- Task prompt: With pictures removed, the data below should be returned exactly.

- Data records:
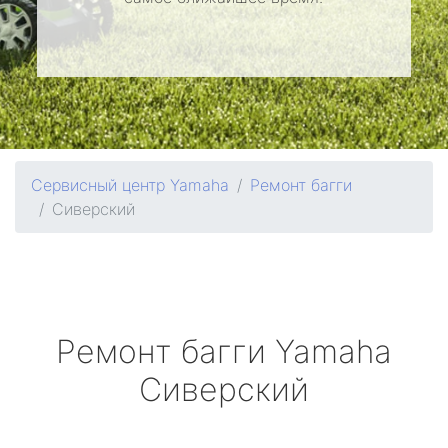
Сервисный центр Yamaha
Ремонт багги
Сиверский
Ремонт багги
Yamaha
Сиверский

- Solved exercise:
Сервисный центр Yamaha
Ремонт багги
Сиверский
Ремонт багги
Yamaha
Сиверский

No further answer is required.